Larger debris - macroplastics over 5cm such as ghost nets or packaging - present a direct risk of entanglement for a large number of species. They can also be mistaken for prey and ingested. We all have in mind the images of a sea turtle chewing on a plastic bag, or a deer the antlers caught in a nylon cord, or a dead shark in a driftnet. Entanglement can cause some species to die quickly through asphyxiation or strangulation but can also lead to injury and infection. The ingested debris cannot be digested and will generate a false sensation of satiety, gastric obstructions and ulcers. More than 800 animal species are impacted by macroplastics, and 100,000 turtles and marine mammals die because of macroplastic pollution every year. In seabirds, it is even worse: it is estimated that more than one million birds die from plastic overdose each year. These numbers, unfortunately, are probably vastly underestimated.
All the waste mentioned above, that is visible to the naked eye, represent only 1% of global pollution. Once in the ocean, some rubbish sinks and other floats. The floating debris fragment into smaller pieces before sinking as well. The vast majority of pollution is therefore invisible, having disappeared into the depth of the ocean or being too small to notice: the microplastics.
These microplastics, as they break down, release toxic additives into the environment. But because of their porous microstructure, they also absorb other pollutants already present in the environment such as pesticides, hydrocarbons and heavy metals.
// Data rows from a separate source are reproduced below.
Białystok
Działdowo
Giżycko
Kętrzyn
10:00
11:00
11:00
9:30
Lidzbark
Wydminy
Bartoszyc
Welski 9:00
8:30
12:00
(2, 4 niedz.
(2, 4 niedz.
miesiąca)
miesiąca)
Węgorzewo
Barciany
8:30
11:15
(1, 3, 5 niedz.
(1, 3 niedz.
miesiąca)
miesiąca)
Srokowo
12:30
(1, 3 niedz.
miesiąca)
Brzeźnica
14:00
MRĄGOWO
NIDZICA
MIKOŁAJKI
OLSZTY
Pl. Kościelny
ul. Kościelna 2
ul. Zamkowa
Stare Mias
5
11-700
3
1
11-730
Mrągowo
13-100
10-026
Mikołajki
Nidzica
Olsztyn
An explosive cocktail condensed in a fragment less than 5 mm wide - easily ingested and deadly. Each year, 23,000 tons of toxic substances are released into the ocean from plastic waste. These substances can have a direct impact on marine organisms. For example, the phytoplankton Prochlorocuccus - which alone produces 10% of the oxygen we breathe - has its photosynthetic activity hampered by the presence of plastic pollutants (source: Tetu et al. 2019). But toxins also have an indirect impact: small organisms, like krill, ingest them before they are themselves eaten by larger animals. A study detected the presence of microplastics in 3/4 of small crustacean samples, taken from the bottom of the six deepest Pacific Ocean trenches. Microplastics accumulate along the food chain and their toxicity increases: dolphins and other cetaceans contaminated with heavy metals develop tumors, polar bears poisoned with phthalates have difficulty reproducing. Plastics impact all organisms, from single-celled phytoplankton to the largest terrestrial carnivore.
Plastics everywhere
Plastics are toxic at all stages of their life: from the extraction of hydrocarbons, to their manufacture, to their use and degradation. The environment suffers from this toxicity, but so do we. Substances associated with plastics are suspected to be carcinogenic, neurotoxic, to affect the immune, renal and cardiovascular systems as well as the endocrine system. This world of plastic that we have created damages our health.
We cannot separate ourselves from the ecological crisis. Our fate is linked to that of the albatross killed by a stomach full of plastic. We need to break away from our plastic addiction immediately, and stop the flood of plastic waste from the source. Cleaning up beaches and oceans is important, but it is a losing battle if we do not stop producing more and more plastics. It is our lifestyle that must change. We need to refuse the “mighty plastic” and demand healthy, recyclable and biodegradable materials. Nature does it very well, only a few proteins form the basis of all things: from the spider's indestructible web, to the beetle’s hard shell, or the soft wings of the butterfly. All these proteins are non-toxic, biodegradable and naturally recycled by nature. Another world is possible.
Plastics are not inevitable, they are a choice.